Wednesday, March 19, 2014


THE POWERS NOT DELAGATED TO THE UNITED STATES …

 

Every day we see multiple examples of the Federal Government ignoring the constitutional limitations on its authority. The Constitution grants certain authorities to the Federal Government and then in the precise wording of the tenth amendment restricts it from interfering in all other matters.

“The powers not delegated to the United States by the Constitution, nor prohibited by it to the states, are reserved to the states respectively, or to the people.”

Today’s example taken from the headlines concerns a private property owner in Wyoming who wanted to build a “stock pond” on his own land. States have administered water rights and protected the rights of downstream citizens for centuries in this country. Water is and has always been a key to our prosperity and disputes over access to it are common. The Wyoming property owner is just an average guy who works as a welder to earn a living for his family of five. He was aware of the need to obtain a valid permit for his stock pond before building it and he worked with his state and was granted the permit. So far so good, Andy Johnson built his pond and stocked it with brook and brown trout. The problems for Johnson started when the federal government in the form of the EPA asserted that he had violated the “clean water act” by building a dam on a stream without a permit from the Army Corps of Engineers. It is important to note here that stock ponds are exempt from the “clean water act”. The EPA gave Johnson 30 days to hire a consultant to plan the restoration of the site and 60 days to have the work completed or face $75,000 / day fines. I do not wish to get into a discussion about the merits of the stock pond Johnson built to attract wildlife to his property, personally I think it is wonderful but my opinion on the subject and that of the federal government do not count. States administer water rights and have been doing so for far longer than the EPA has existed.

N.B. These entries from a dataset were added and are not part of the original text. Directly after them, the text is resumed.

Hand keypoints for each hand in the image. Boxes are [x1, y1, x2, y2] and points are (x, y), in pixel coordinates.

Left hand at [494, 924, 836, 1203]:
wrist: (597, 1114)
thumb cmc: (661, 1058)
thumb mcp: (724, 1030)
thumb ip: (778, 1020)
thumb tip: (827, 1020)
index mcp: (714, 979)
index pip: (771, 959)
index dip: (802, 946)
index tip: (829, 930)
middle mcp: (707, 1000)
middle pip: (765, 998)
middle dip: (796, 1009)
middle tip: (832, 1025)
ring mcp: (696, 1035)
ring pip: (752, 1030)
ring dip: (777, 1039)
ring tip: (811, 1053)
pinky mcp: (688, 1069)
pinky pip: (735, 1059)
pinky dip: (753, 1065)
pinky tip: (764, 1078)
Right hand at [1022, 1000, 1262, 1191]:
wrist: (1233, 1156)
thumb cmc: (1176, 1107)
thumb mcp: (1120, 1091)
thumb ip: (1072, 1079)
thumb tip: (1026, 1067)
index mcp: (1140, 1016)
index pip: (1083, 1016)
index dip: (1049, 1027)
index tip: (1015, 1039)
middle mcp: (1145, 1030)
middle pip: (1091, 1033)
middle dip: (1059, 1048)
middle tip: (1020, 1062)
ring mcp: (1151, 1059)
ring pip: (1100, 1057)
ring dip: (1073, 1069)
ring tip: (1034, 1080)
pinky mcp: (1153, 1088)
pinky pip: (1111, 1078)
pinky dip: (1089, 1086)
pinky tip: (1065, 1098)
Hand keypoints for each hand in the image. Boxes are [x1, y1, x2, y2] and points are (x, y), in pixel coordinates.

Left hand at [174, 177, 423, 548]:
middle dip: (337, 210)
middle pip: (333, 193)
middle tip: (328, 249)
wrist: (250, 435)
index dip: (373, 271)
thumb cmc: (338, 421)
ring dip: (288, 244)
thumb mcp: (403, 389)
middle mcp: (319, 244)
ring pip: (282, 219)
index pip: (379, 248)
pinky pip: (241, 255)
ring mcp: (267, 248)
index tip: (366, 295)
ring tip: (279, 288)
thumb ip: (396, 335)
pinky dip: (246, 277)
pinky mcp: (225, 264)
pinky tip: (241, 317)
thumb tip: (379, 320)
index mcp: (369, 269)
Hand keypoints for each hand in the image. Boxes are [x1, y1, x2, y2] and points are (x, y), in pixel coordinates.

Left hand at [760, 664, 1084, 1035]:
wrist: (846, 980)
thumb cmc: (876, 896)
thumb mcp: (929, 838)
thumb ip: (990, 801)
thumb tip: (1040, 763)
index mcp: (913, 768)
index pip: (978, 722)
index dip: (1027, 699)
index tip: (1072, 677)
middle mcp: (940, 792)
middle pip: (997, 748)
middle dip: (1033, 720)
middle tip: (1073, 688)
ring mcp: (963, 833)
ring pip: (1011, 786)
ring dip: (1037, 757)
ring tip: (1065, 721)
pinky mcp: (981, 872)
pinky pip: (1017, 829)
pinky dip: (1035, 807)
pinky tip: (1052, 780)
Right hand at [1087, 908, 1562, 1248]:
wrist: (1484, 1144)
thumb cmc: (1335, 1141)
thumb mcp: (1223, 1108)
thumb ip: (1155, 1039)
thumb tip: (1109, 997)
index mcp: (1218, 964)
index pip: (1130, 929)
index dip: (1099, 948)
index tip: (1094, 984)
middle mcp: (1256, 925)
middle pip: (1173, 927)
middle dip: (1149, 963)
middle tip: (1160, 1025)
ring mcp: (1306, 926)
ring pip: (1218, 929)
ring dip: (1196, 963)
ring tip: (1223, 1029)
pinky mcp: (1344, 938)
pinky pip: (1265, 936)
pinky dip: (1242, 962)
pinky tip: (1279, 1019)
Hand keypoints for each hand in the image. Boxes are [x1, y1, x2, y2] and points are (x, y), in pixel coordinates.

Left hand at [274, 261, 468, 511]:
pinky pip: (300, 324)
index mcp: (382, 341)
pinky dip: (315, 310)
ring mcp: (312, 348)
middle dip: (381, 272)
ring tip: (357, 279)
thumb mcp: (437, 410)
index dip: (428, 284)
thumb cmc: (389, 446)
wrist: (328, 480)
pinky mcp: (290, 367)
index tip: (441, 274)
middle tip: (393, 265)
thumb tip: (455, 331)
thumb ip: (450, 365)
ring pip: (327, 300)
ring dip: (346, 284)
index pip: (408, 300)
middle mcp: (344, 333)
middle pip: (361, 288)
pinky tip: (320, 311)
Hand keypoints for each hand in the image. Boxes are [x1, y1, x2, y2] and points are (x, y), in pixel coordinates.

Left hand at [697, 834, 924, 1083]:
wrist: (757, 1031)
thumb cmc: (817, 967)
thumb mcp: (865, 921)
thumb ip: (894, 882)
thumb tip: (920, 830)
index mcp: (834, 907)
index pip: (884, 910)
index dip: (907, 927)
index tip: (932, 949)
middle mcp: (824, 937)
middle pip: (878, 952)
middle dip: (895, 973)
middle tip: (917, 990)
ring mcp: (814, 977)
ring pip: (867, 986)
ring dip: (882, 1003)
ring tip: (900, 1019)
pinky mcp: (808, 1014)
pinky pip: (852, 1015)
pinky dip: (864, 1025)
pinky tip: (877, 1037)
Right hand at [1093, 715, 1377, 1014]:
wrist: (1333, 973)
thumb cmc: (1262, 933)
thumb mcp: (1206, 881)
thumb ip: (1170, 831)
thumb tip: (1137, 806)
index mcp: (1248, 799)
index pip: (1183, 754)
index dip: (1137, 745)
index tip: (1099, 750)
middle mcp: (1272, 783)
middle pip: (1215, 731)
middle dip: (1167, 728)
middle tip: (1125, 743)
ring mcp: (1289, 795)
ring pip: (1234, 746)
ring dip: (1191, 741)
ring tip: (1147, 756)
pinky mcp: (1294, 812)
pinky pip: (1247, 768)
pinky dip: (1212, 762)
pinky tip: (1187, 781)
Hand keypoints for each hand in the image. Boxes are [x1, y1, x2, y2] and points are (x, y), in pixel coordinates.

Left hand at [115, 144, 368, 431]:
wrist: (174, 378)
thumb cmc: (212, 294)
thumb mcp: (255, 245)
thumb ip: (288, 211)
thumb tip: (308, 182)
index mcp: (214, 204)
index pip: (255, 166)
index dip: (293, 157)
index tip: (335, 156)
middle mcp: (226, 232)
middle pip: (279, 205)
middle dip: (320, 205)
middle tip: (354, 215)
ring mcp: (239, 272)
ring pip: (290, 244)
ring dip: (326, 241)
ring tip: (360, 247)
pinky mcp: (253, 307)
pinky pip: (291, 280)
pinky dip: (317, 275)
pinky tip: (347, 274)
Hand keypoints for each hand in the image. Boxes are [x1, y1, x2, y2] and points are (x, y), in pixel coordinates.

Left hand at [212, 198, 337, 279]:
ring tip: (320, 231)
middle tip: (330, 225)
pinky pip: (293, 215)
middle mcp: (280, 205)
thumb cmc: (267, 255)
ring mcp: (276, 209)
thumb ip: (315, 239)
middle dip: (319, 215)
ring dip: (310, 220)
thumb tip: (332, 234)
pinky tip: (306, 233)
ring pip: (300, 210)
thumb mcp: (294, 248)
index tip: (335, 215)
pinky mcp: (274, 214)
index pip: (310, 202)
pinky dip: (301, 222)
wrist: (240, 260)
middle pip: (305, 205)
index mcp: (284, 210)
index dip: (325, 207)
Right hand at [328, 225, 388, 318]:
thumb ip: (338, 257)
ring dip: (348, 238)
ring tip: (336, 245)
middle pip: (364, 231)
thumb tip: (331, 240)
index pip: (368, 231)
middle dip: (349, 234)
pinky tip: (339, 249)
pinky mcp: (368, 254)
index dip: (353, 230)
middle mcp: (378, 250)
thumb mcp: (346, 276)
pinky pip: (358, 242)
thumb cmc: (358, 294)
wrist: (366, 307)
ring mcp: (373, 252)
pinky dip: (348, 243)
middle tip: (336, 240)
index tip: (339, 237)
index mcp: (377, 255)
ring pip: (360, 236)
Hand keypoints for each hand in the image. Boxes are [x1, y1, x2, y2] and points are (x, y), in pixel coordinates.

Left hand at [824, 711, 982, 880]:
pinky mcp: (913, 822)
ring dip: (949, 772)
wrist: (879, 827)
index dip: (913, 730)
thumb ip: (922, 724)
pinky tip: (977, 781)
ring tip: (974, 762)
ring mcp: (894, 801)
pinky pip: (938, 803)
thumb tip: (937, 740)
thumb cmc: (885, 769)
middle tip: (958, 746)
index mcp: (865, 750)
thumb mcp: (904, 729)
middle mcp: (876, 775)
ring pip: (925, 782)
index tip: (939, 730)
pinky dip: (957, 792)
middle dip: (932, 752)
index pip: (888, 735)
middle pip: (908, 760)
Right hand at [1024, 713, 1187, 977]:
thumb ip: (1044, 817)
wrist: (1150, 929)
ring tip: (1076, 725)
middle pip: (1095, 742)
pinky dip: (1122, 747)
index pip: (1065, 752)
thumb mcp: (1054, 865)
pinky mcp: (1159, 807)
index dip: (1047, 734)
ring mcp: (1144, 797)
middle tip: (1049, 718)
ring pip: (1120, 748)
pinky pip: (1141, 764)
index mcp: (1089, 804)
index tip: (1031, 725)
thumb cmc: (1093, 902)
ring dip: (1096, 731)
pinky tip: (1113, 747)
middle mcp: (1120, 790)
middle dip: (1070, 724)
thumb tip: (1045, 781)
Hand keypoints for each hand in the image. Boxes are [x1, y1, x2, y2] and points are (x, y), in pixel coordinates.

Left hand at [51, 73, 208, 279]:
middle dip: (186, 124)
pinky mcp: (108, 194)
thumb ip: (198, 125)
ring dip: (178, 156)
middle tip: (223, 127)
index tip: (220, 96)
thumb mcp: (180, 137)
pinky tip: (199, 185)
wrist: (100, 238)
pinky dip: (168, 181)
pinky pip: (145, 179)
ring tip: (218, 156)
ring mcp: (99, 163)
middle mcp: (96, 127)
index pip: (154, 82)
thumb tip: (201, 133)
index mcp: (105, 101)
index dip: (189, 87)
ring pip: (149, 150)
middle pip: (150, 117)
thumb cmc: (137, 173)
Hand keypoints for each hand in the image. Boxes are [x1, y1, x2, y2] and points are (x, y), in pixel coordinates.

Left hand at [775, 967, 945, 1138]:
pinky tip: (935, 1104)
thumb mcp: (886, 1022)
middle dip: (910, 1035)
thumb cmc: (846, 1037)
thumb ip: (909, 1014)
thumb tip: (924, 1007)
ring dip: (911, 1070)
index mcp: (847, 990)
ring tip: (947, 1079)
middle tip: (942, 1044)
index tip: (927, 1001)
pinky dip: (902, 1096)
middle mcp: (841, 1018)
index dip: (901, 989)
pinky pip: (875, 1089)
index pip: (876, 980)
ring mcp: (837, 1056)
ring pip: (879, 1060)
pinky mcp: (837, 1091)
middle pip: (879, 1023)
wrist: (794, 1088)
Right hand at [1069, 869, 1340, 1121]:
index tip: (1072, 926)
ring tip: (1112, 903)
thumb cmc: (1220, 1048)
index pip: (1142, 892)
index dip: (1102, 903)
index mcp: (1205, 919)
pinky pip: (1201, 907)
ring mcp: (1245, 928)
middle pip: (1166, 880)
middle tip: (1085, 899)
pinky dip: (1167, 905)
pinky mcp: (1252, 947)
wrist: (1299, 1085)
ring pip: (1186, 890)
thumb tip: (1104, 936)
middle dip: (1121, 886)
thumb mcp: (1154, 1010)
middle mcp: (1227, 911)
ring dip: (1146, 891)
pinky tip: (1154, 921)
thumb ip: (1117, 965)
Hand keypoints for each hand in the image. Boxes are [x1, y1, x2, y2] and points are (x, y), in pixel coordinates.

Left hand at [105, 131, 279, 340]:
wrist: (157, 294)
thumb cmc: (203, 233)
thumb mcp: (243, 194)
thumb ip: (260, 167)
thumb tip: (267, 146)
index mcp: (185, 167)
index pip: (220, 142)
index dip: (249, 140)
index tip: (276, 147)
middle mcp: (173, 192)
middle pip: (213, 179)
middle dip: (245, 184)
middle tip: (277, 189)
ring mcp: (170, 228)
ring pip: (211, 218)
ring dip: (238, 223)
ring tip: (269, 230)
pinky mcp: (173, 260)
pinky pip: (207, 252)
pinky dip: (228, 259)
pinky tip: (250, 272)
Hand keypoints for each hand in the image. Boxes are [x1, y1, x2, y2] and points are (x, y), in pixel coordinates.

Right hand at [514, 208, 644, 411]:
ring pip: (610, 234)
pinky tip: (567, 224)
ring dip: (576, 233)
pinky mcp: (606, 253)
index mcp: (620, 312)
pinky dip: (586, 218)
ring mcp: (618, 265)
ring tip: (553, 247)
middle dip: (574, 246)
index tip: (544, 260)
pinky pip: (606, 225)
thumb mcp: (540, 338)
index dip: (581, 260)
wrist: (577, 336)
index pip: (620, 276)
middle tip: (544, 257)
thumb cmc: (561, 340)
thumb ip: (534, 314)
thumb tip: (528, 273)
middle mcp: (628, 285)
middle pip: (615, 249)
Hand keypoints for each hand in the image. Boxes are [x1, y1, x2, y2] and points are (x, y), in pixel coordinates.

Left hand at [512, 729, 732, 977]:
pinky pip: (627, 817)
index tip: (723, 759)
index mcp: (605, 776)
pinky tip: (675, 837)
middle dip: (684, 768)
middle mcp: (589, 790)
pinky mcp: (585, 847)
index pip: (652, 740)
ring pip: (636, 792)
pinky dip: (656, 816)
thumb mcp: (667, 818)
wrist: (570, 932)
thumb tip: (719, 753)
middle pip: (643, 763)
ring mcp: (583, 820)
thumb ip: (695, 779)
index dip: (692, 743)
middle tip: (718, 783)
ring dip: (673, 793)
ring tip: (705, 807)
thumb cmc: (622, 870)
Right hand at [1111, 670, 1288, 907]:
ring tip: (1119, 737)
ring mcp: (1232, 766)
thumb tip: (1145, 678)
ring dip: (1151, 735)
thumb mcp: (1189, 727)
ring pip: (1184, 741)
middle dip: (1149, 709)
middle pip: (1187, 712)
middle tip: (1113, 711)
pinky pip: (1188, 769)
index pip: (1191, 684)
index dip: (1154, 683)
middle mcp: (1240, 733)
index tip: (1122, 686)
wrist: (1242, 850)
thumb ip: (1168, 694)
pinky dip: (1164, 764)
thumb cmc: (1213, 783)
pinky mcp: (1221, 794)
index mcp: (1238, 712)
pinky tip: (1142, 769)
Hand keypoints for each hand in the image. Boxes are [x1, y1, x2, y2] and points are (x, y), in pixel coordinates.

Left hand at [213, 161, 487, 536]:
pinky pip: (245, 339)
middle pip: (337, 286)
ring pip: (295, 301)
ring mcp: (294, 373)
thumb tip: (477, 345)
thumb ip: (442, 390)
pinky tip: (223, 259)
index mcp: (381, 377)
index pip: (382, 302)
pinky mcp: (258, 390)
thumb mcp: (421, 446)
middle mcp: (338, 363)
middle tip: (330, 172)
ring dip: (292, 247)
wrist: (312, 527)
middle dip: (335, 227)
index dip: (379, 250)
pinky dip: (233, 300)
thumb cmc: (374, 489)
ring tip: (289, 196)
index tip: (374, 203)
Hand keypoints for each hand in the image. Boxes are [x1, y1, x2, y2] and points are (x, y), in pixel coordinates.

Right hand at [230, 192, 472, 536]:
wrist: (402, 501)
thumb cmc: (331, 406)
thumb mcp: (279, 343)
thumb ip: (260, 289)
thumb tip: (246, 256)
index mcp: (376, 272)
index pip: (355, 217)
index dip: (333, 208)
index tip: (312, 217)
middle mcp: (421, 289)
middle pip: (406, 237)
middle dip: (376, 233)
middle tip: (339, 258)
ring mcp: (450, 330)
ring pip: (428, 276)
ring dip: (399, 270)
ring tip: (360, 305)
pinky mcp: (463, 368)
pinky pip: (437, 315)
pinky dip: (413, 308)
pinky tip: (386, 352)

On the one hand we see a federal government agency imposing its authority in an extra-constitutional way violating the tenth amendment. On the other hand we have an agency extending the federal law to condemn a project which is specifically exempt from the law. In what may be the single most important and enlightening part of this example of government overreach, we now learn that the EPA has proposed a whole new set of rule changes to how it can administer the “clean water act”. The proposed changes would give the EPA authority over ponds, lakes, wetlands and any stream, natural or manmade, that would have an effect on downstream navigable waters on both public and private property. For the record people, that definition includes every drop of water that falls on your property or runs over or under it. The inclusion of the words “effect on downstream navigable waters” is a key inclusion because all water eventually gets to a navigable body of water downstream. The EPA is making a monumental power grab and Johnsons case is just one of the first skirmishes. Apartment dwellers in the big cities will not likely be bothered by the changes but the farmers who grow their food will.

The federal leviathan grows every day and little by little we become its serfs. I live in a state where the state government is trying to assert that it has the right to meter the water coming out of private wells and charge landowners for the water. The whole stinking concept of the metering of wells is a topic for another post but I will note here that at least it is the state government doing it and we have a chance to fight the tyranny at our state government level. Once the federal government grabs a hold of a citizens private property rights there is virtually no chance for redress of grievances.